START PAGE TEXT

Fig. 5 shows for a ResNet-34 model and the same images as before how randomizing weights at some layer affects logit scores before and after randomization. Each point in the scatter plot is one of the 1000 class logits. We observe significant correlation between the logit before and after randomization. This suggests that the model remains unchanged to a large extent and a faithful explanation should reflect such lack of change by producing a similar explanation.

Corresponding explanations are shown in Figure 7 for the logit associated to the true class: When randomizing “layer4.2.conv2” of ResNet-34, the explanation remains largely the same (cf. column 2 and 5). The LRP explanation technique enables to assess contribution of different components of the neural network, and in our case, we can identify the role of the skip connection and the weighted path (cf. columns 3, 4, 6, 7). Interestingly, the explanation component that passes through the skip connection remains practically unchanged after randomization, thereby faithfully reflecting the lack of change at the output of the network (cf. Figure 5). The (weaker) contribution of the weighted path is strongly affected by randomization but its addition does not affect the overall explanation significantly.

We propose a formal argument that predicts the presence (and necessity) of an additive component for a broader range of faithful explanation methods, beyond LRP. Consider the simple architecture drawn in Fig. 6 (top) that mimics parts of a ResNet: a feature extractor, a skip connection layer, and a few top-layers. Locally approximating the top layers as a linear model (and verifying that the approximation holds under a sufficient set of perturbations of the input  $x$ ), then one can decompose this approximated model in two terms, one that depends on the randomized parameter  $\theta_R$ , and another term that is constant w.r.t.  $\theta_R$ .

END PAGE TEXT
START INFORMATION SUPPLIED

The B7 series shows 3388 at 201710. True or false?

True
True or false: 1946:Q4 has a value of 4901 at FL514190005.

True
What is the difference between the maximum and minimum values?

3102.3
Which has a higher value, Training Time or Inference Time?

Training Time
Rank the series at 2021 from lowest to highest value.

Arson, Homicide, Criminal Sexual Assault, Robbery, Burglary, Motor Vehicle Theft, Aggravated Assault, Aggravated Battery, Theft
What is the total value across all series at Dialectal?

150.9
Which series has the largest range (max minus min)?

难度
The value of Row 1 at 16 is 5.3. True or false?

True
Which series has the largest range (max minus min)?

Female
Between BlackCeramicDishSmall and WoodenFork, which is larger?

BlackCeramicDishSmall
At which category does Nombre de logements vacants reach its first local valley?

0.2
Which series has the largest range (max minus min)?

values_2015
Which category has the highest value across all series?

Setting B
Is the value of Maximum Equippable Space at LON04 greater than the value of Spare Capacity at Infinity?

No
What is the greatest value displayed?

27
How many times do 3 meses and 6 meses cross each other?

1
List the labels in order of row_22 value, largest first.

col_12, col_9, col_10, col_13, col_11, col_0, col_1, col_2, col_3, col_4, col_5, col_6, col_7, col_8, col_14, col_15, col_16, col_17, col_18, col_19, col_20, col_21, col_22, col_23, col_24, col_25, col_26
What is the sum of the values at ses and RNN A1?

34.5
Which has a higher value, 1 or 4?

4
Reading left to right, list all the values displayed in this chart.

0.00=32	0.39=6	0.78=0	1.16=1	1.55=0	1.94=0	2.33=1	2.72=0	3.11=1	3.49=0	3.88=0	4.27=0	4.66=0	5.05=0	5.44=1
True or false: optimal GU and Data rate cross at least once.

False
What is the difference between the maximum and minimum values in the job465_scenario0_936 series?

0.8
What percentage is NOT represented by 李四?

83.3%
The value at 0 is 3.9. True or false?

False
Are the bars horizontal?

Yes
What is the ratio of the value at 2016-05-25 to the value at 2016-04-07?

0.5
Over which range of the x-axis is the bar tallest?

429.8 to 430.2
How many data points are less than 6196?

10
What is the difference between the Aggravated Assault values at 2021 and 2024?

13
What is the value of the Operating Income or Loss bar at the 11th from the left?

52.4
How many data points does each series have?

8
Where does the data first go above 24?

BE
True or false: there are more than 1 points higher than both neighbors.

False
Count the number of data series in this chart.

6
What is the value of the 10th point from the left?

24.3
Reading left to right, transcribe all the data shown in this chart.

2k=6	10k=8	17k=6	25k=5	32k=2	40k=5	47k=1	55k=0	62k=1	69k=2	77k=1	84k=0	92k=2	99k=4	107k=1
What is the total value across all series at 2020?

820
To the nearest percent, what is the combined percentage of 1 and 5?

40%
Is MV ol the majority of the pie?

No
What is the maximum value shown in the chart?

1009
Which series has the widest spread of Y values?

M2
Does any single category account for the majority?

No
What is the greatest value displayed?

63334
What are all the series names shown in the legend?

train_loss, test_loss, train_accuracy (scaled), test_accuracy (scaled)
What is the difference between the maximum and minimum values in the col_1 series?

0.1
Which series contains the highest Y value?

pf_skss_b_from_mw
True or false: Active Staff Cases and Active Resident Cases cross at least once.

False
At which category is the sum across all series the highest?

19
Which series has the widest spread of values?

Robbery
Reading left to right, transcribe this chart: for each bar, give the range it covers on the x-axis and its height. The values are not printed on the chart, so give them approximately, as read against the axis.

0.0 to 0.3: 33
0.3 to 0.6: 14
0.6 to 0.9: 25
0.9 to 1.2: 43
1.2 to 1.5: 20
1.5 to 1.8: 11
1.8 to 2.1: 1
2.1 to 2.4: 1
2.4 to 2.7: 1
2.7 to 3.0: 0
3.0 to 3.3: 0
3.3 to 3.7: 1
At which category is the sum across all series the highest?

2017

END INFORMATION SUPPLIED

◆ **ABOUT THIS EXERCISE**
Rewrite the page text from the words "Corresponding explanations are" through "overall explanation significantly.", using "convolutional path" in place of "weighted path". These entries were taken from a different source than the page text.

◆ **SOLUTION TO THE PROBLEM**
Corresponding explanations are shown in Figure 7 for the logit associated to the true class: When randomizing “layer4.2.conv2” of ResNet-34, the explanation remains largely the same (cf. column 2 and 5). The LRP explanation technique enables to assess contribution of different components of the neural network, and in our case, we can identify the role of the skip connection and the convolutional path (cf. columns 3, 4, 6, 7). Interestingly, the explanation component that passes through the skip connection remains practically unchanged after randomization, thereby faithfully reflecting the lack of change at the output of the network (cf. Figure 5). The (weaker) contribution of the convolutional path is strongly affected by randomization but its addition does not affect the overall explanation significantly.